Our life is similar to a train journey. The train is continuously on the move, travelling from various places to other places — without any specific starting station or a destination. We passengers board the train at some station and join existing passengers travelling from earlier stations. We travel with them for some distance and some passenger gets down at some station and then some new passengers join us at that station or another station.
Similarly, we also get down at some station, while the remaining passengers continue with their journey. This boarding and disembarking goes on and on with various passengers.
The situation is the same in our lives — taking birth in a family and joining existing family members is like boarding a train at some station and joining other passengers who are already in the midst of their journey. The existing passengers travelling in the train of different natures, ages, backgrounds and attitudes are comparable to the existing family members with different natures, ages and attitudes. Some passengers are good, friendly and affectionate, others are unbothered and some are rude and arrogant. As we have no other option than to travel and adjust with existing passengers having boarded the train, similarly we should adjust with family members in real life too.
During a train journey one of our co-passengers may disembark at some station which signifies one of the family members has died.
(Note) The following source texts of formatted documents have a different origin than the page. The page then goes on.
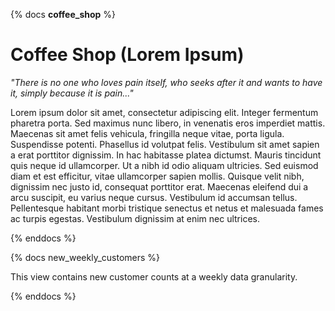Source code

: {% docs __coffee_shop__ %}

# Coffee Shop (Lorem Ipsum)

*"There is no one who loves pain itself, who seeks after it and wants to have it, simply because it is pain..."*

Lorem ipsum dolor sit amet, consectetur adipiscing elit. Integer fermentum pharetra porta. Sed maximus nunc libero, in venenatis eros imperdiet mattis. Maecenas sit amet felis vehicula, fringilla neque vitae, porta ligula. Suspendisse potenti. Phasellus id volutpat felis. Vestibulum sit amet sapien a erat porttitor dignissim. In hac habitasse platea dictumst. Mauris tincidunt quis neque id ullamcorper. Ut a nibh id odio aliquam ultricies. Sed euismod diam et est efficitur, vitae ullamcorper sapien mollis. Quisque velit nibh, dignissim nec justo id, consequat porttitor erat. Maecenas eleifend dui a arcu suscipit, eu varius neque cursus. Vestibulum id accumsan tellus. Pellentesque habitant morbi tristique senectus et netus et malesuada fames ac turpis egestas. Vestibulum dignissim at enim nec ultrices.

{% enddocs %}

{% docs new_weekly_customers %}

This view contains new customer counts at a weekly data granularity.

{% enddocs %}
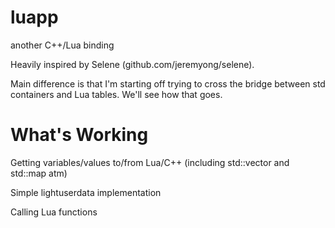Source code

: luapp
=====

another C++/Lua binding

Heavily inspired by Selene (github.com/jeremyong/selene).

Main difference is that I'm starting off trying to cross the bridge between 
std containers and Lua tables. We'll see how that goes. 

What's Working
==============
Getting variables/values to/from Lua/C++
(including std::vector and std::map atm)

Simple lightuserdata implementation

Calling Lua functions
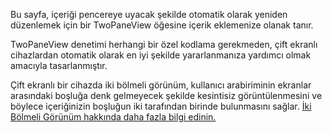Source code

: ﻿ Bu sayfa, içeriği pencereye uyacak şekilde otomatik olarak yeniden düzenlemek için bir TwoPaneView öğesine içerik eklemenize olanak tanır.

 TwoPaneView denetimi herhangi bir özel kodlama gerekmeden, çift ekranlı cihazlardan otomatik olarak en iyi şekilde yararlanmanıza yardımcı olmak amacıyla tasarlanmıştır.

 Çift ekranlı bir cihazda iki bölmeli görünüm, kullanıcı arabiriminin ekranlar arasındaki boşluğa denk gelmeyecek şekilde kesintisiz görüntülenmesini ve böylece içeriğinizin boşluğun iki tarafından birinde bulunmasını sağlar.  [İki Bölmeli Görünüm hakkında daha fazla bilgi edinin.](https://docs.microsoft.com/windows/uwp/design/controls-and-patterns/two-pane-view)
The co-passenger who had disembarked will catch another train going towards another direction which means that the family member who has died will take rebirth to join another family to continue his life journey in a new direction.
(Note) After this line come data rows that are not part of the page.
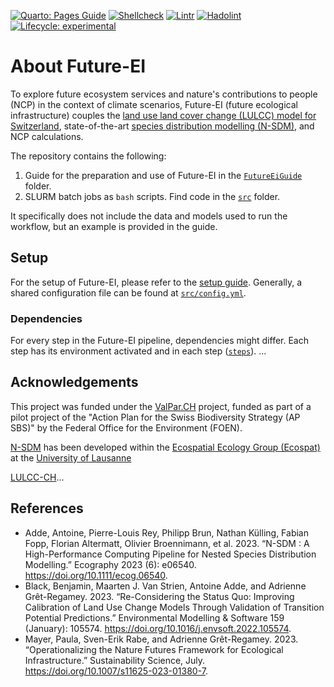 [//]: # (Workflow: Quarto Pages Guide)
[//]: # (Workflow: Linting shell check)
[//]: # (R lifecycle batch)
[![Quarto: Pages Guide](https://github.com/cbueth/Future-EI/actions/workflows/publish.yml/badge.svg?branch=main)](https://cbueth.github.io/Future-EI/)
[![Shellcheck](https://github.com/cbueth/Future-EI/actions/workflows/lint-sh.yml/badge.svg?branch=main)](https://github.com/cbueth/Future-EI/actions/workflows/lint-sh.yml)
[![Lintr](https://github.com/cbueth/Future-EI/actions/workflows/lint-R.yml/badge.svg?branch=main)](https://github.com/cbueth/Future-EI/actions/workflows/lint-R.yml)
[![Hadolint](https://github.com/cbueth/Future-EI/actions/workflows/lint-docker.yml/badge.svg?branch=main)](https://github.com/cbueth/Future-EI/actions/workflows/lint-docker.yml)
[![Lifecycle: experimental](https://img.shields.io/badge/lifecycle-experimental-orange.svg)](https://lifecycle.r-lib.org/articles/stages.html#experimental)


# About Future-EI

To explore future ecosystem services and nature's contributions to people (NCP)
in the context of climate scenarios, Future-EI (future ecological infrastructure) 
couples the
[land use land cover change (LULCC) model for Switzerland](https://github.com/blenback/LULCC-CH),
state-of-the-art
[species distribution modelling (N-SDM)](https://github.com/N-SDM/N-SDM),
and NCP calculations.

The repository contains the following:

1. Guide for the preparation and use of Future-EI in the
   [`FutureEiGuide`](FutureEiGuide) folder.
2. SLURM batch jobs as `bash` scripts. Find code in the [`src`](src) folder.

It specifically does not include the data and models used to run the workflow,
but an example is provided in the guide.

## Setup

For the setup of Future-EI, please refer to
the [setup guide](https://cbueth.github.io/Future-EI/setup).
Generally, a shared configuration file can be found at
[`src/config.yml`](src/config.yml).

### Dependencies

For every step in the Future-EI pipeline, dependencies might differ.
Each step has its environment activated and in each step ([`steps`](src/steps)).
...

## Acknowledgements

This project was funded under the [ValPar.CH](https://valpar.ch/index_en.php?page=home_en)
project, funded as part of a pilot project of the "Action Plan for the Swiss 
Biodiversity Strategy (AP SBS)" by the Federal Office for the Environment (FOEN).

[N-SDM](https://github.com/N-SDM/N-SDM) has been developed within the
[Ecospatial Ecology Group (Ecospat)](https://www.unil.ch/ecospat/en/home.html)
at the [University of Lausanne](https://www.unil.ch/central/en/home.html)

[LULCC-CH](https://github.com/blenback/LULCC-CH)...

## References

- Adde, Antoine, Pierre-Louis Rey, Philipp Brun, Nathan Külling, Fabian Fopp, 
  Florian Altermatt, Olivier Broennimann, et al. 2023. “N-SDM : A High-Performance 
  Computing Pipeline for Nested Species Distribution Modelling.” Ecography 2023 (6): 
  e06540. https://doi.org/10.1111/ecog.06540.
- Black, Benjamin, Maarten J. Van Strien, Antoine Adde, and
  Adrienne Grêt-Regamey. 2023. “Re-Considering the Status Quo: Improving Calibration 
  of Land Use Change Models Through Validation of Transition Potential Predictions.” 
  Environmental Modelling & Software 159 (January): 105574.
  https://doi.org/10.1016/j.envsoft.2022.105574.
- Mayer, Paula, Sven-Erik Rabe, and Adrienne Grêt-Regamey. 2023. “Operationalizing 
  the Nature Futures Framework for Ecological Infrastructure.” Sustainability Science,
  July. https://doi.org/10.1007/s11625-023-01380-7.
In the train journey, we do not develop any attachment or enmity towards passengers even though we like some and do not like others, because we know that the journey with co-passengers is temporary and would come to an end sooner or later. But in real life, even though we know that the life journey is temporary, as birth and death are inevitable, yet we develop undue attachment with those who are good and friendly with us and develop aversion, enmity, hatred towards others who are not good to us. This attachment and aversion is the major cause for all the pains and pleasures in our life.
If there could be constant awareness about this fact of a life journey comparable to a train journey, and joining and separation as the basic ingredients of this journey, we would not develop undue attachment or aversion with anybody irrespective of their being good or otherwise. Our life journey would have no peaks of high and low emotions. The sense of duties and responsibilities will prevail over expectations and disappointments. Patience, tolerance and forgiveness will become an indispensable part of one’s attitude. Negative reactions would cease as the subconscious impression of “everything being temporary” will be at the centrestage of our behaviour and attitude.
Our focus will shift towards our own “self”, the “divine self”. This shift will eventually make our life journey a memorable and enjoyable one.